START MATERIAL PROVIDED
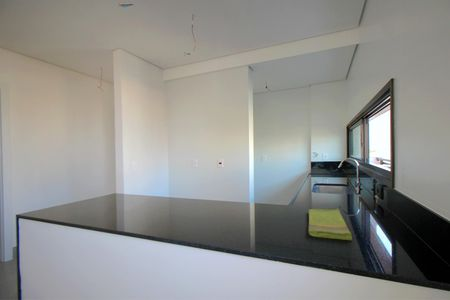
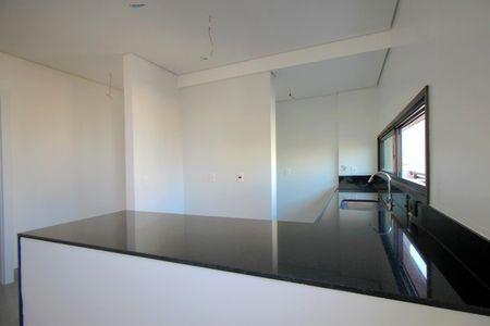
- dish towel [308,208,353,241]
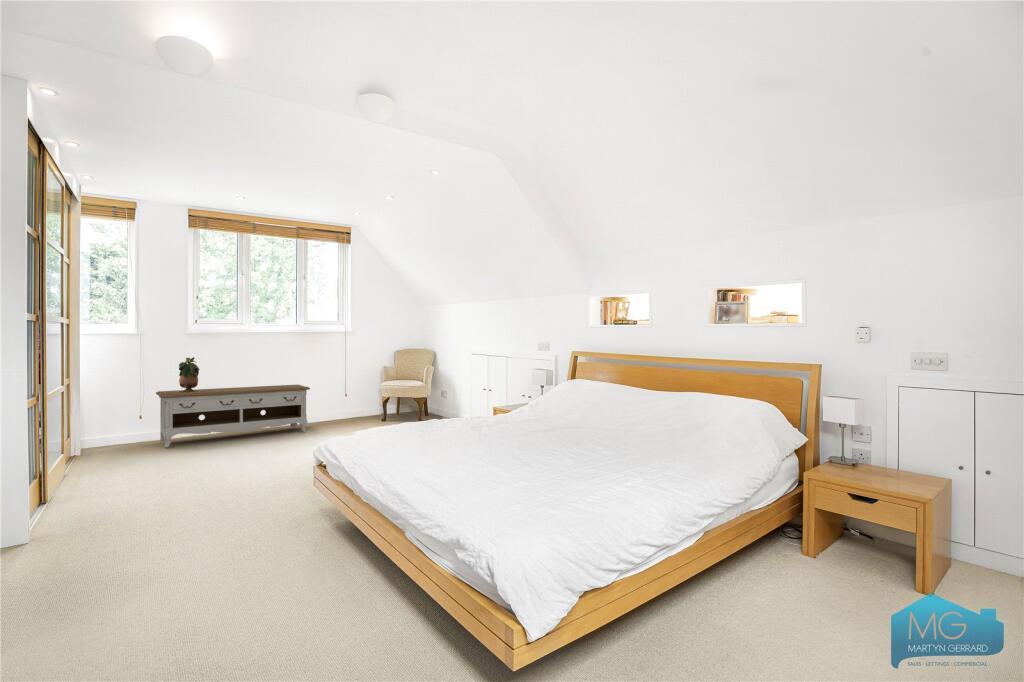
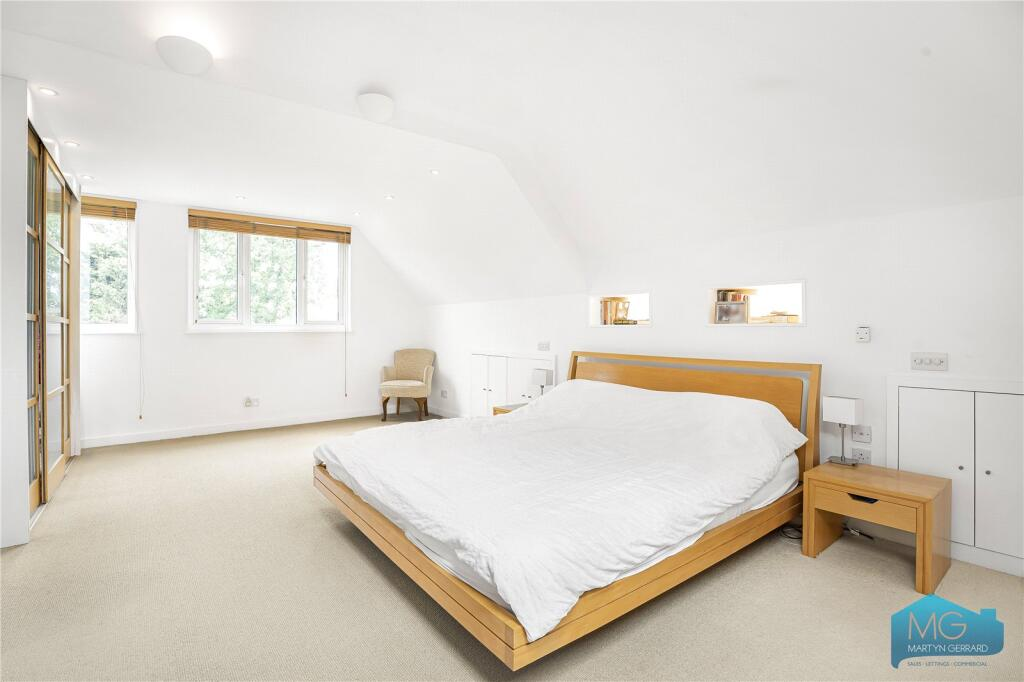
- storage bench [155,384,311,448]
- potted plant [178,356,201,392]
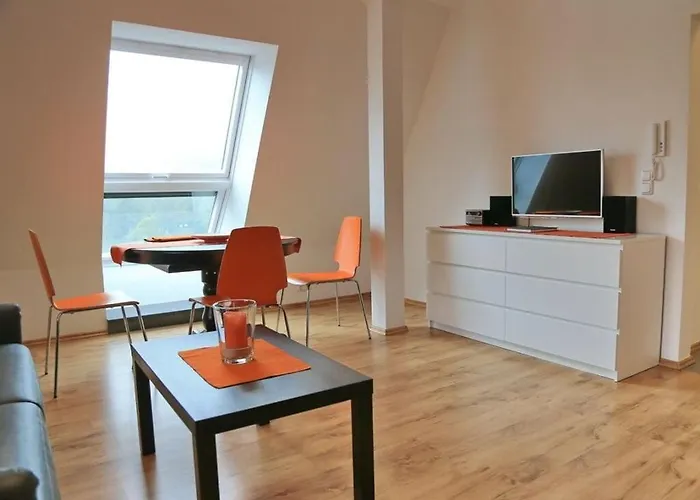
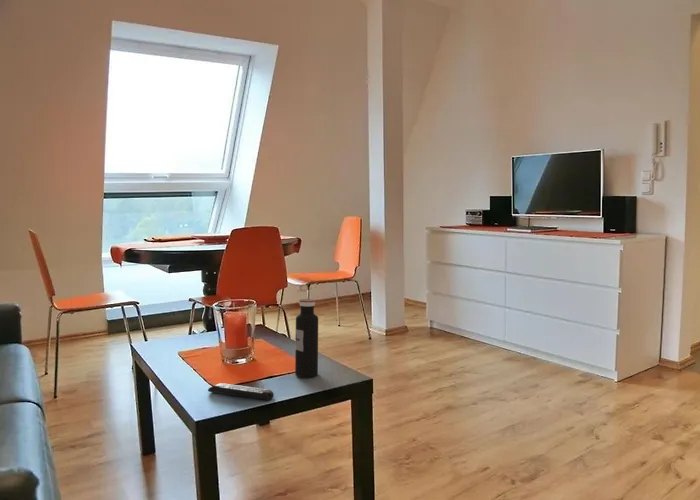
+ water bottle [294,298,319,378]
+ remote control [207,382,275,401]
END MATERIAL PROVIDED
§ PROBLEM TO SOLVE: Copy out exactly, without any pictures, the lines above that begin at the one with "- storage bench [155,384,311,448]" and end at the last line of the listing.

§ TASK OUTPUT:
- storage bench [155,384,311,448]
- potted plant [178,356,201,392]
+ water bottle [294,298,319,378]
+ remote control [207,382,275,401]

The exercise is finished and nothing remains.